Back in his day, George W. Bush's dad wanted to be the "education president." In 1989, President Bush, along with the nation's governors, set forth six educational objectives for the year 2000, correctly recognizing that "fixing" education was our highest domestic priority.
The elder Bush's vision, titled "Goals 2000," contained the following laudable aims: by 2000, all children will start school ready to learn; 90 percent will graduate from high school; all will be competent in English, math, science, foreign languages, civics, economics, the arts, history and geography; the U.S. will be first in math and science; all adults will be literate; and no school will have drugs, violence, firearms or alcohol.
Clearly, we've flunked miserably. Most people will tell you -- especially if they're teachers -- that things have instead gotten a whole lot worse. Predictably, George W.'s campaign blames Bill Clinton and Al Gore for the stagnation and decline; they call it an "education recession." But we all know the problems are deeper and more complicated.

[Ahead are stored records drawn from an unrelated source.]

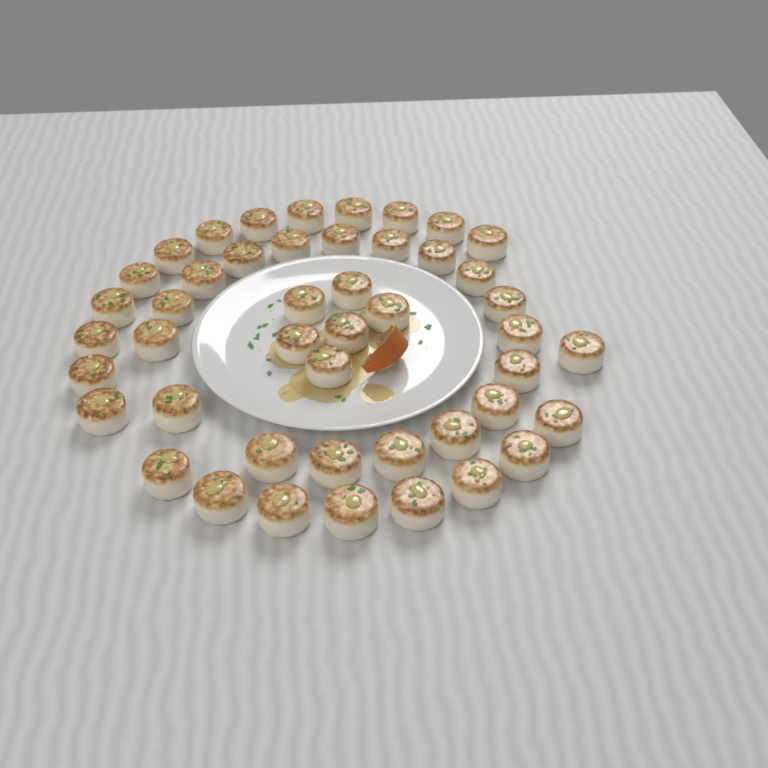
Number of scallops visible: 46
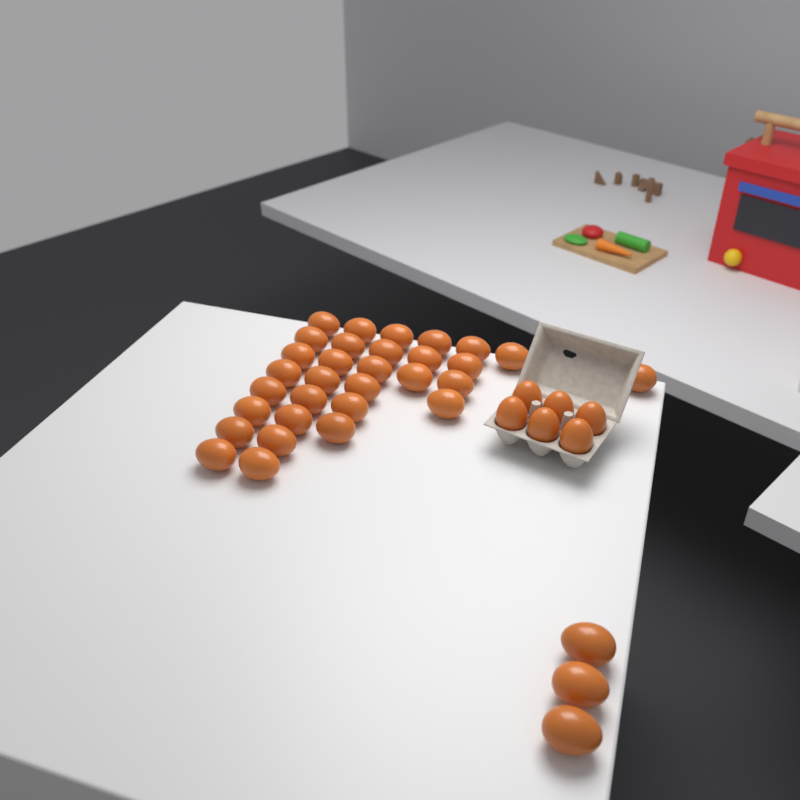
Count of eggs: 40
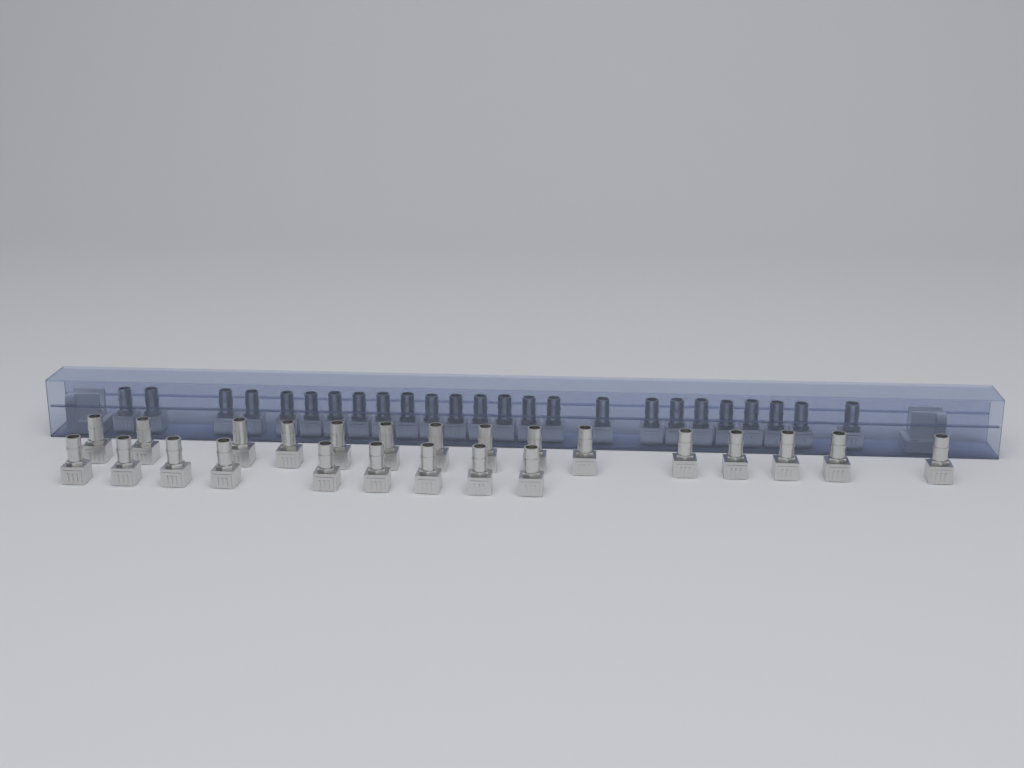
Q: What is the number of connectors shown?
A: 49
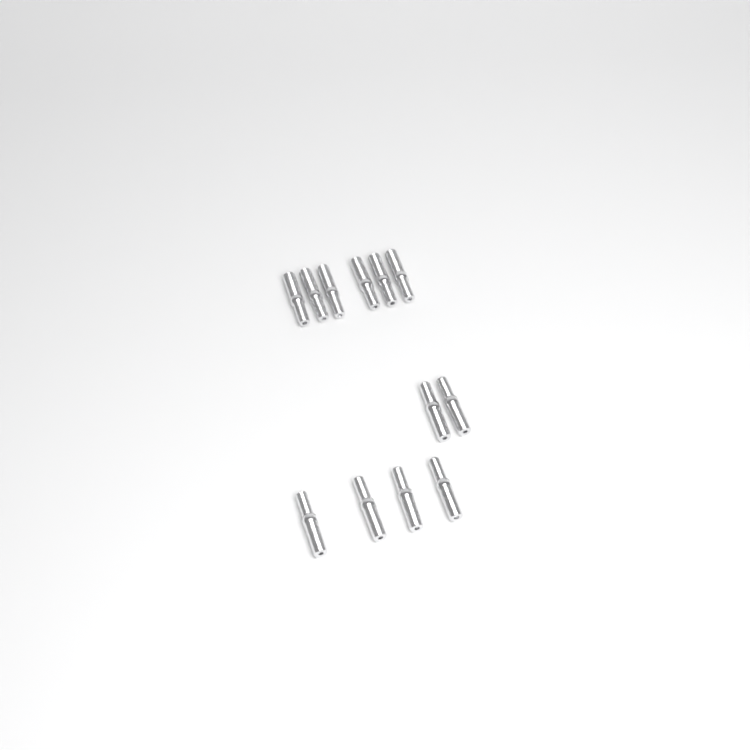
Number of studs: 12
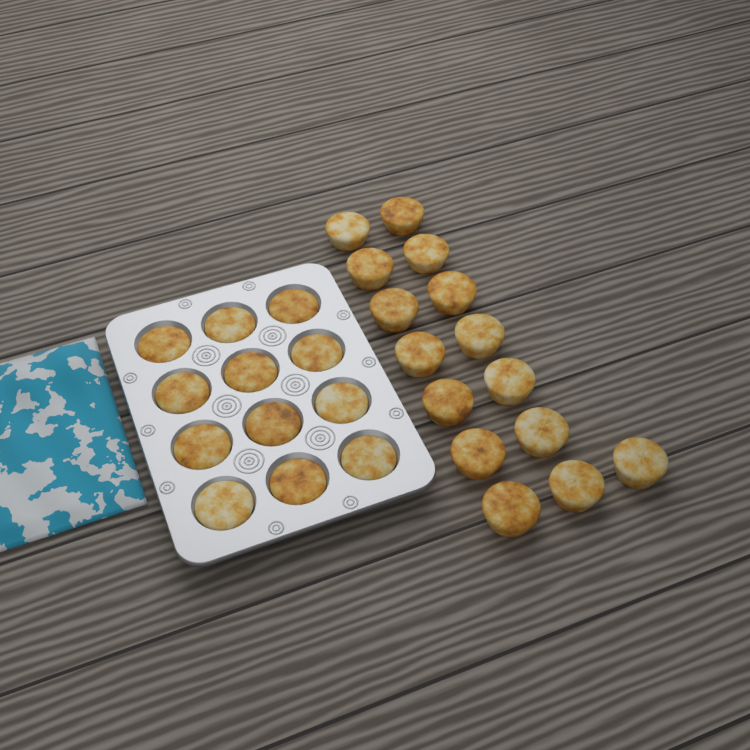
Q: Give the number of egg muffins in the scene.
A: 27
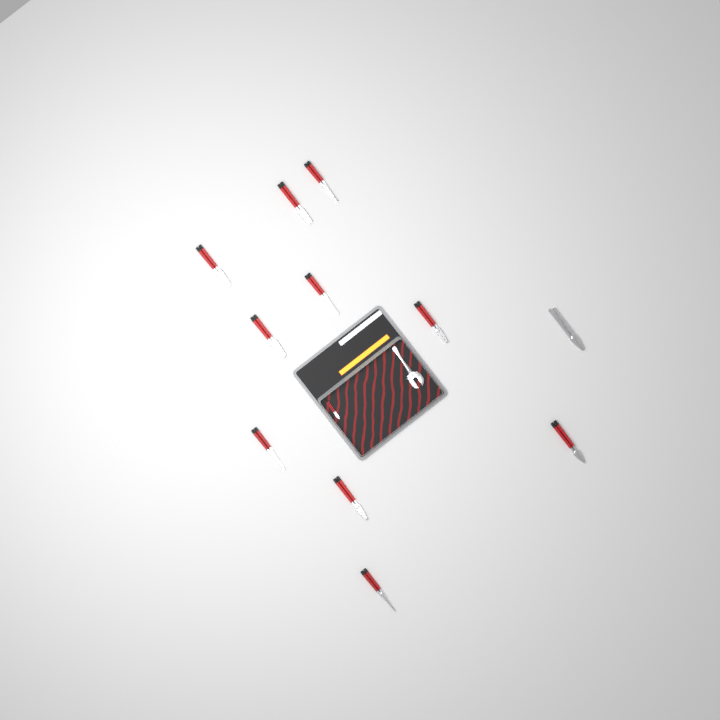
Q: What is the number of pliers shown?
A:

At any rate, this year, George W. Bush also wants to be the "education president," and he has offered us his own set of reforms (wisely, with no time limit): close the "achievement gap" between disadvantaged students and their peers; strengthen early learning; raise standards through "local control, accountability and choice"; give parents more options; improve teacher quality and increase resources; and restore school safety and promote character development.
Translation: The Texas governor wants better test scores for black and Hispanic kids; an overhaul of Head Start; each state to test students every year, with federal money being withdrawn from non-improving schools; an increase in federal tax breaks for education; the testing of teachers for competency; and, not surprisingly, more disciplined schools. (Bush doesn't talk much about vouchers on the stump. When he does, he prefers to call them "opportunity scholarships" or "freedom to choose," because it sounds less threatening.)
To validate his proposals, Bush proudly points to recent successes on his state's standardized tests -- the Texas Assessment of Academic Skills -- taken every year by third to eighth graders. (Tenth graders also take an exam, akin to Florida's FCATs.) And, truthfully, the results do show dramatically improved scores over the last several rounds, especially for minority students.
Of course, Texas still ranks 42nd in the nation in average SAT scores, and 48th in the percentage of high-school students who enroll in, and graduate from, college. Yet if the rising numbers hold steady over the next decade, the Lone Star State may honestly be able to claim its bragging rights.
But Bush is misleading people. While pushing the more conservative aspects of his plan, like standardized testing and fewer school administrators, he is hiding some very important liberal planks from the electorate -- ones that also deserve credit for Texas' progress.
For instance, between 1987 and 1996, Texas increased its number of teachers by 25 percent, while its student population grew by less than 20 percent. Its instructional aides and support staff grew by a third. Class sizes fell and teacher pay went up. Federal aid to education in Texas virtually doubled in every category between 1988 and 1997. In addition, the strong national economy allowed Texas to take in more revenue and thus spend almost 40 percent more per pupil.
One can reasonably argue that vastly higher per-student spending in Texas helped fuel its strong test results. Yet, should he be elected president, Bush plans to increase U.S. education spending only by a modest $14 billion. Al Gore wants to increase spending by $115 billion. If the latter figure sounds too big, consider that here in Orange County alone, there is an immediate need for $2.2 billion just for new school construction and renovations.
In Texas, the people got what they paid for. Tough love and teacher testing will not make change happen if the dollars aren't there. If George W. Bush truly wants to be the education president," he's got to admit that increased spending is part of the solution. He should not attempt to hoodwink the American people into believing that "fixing the schools" doesn't have a high price tag.
In other words, the governor needs to give us all of the facts if he wants a passing grade in November -- and he needs to hand in his math, because right now, he's looking at an "incomplete."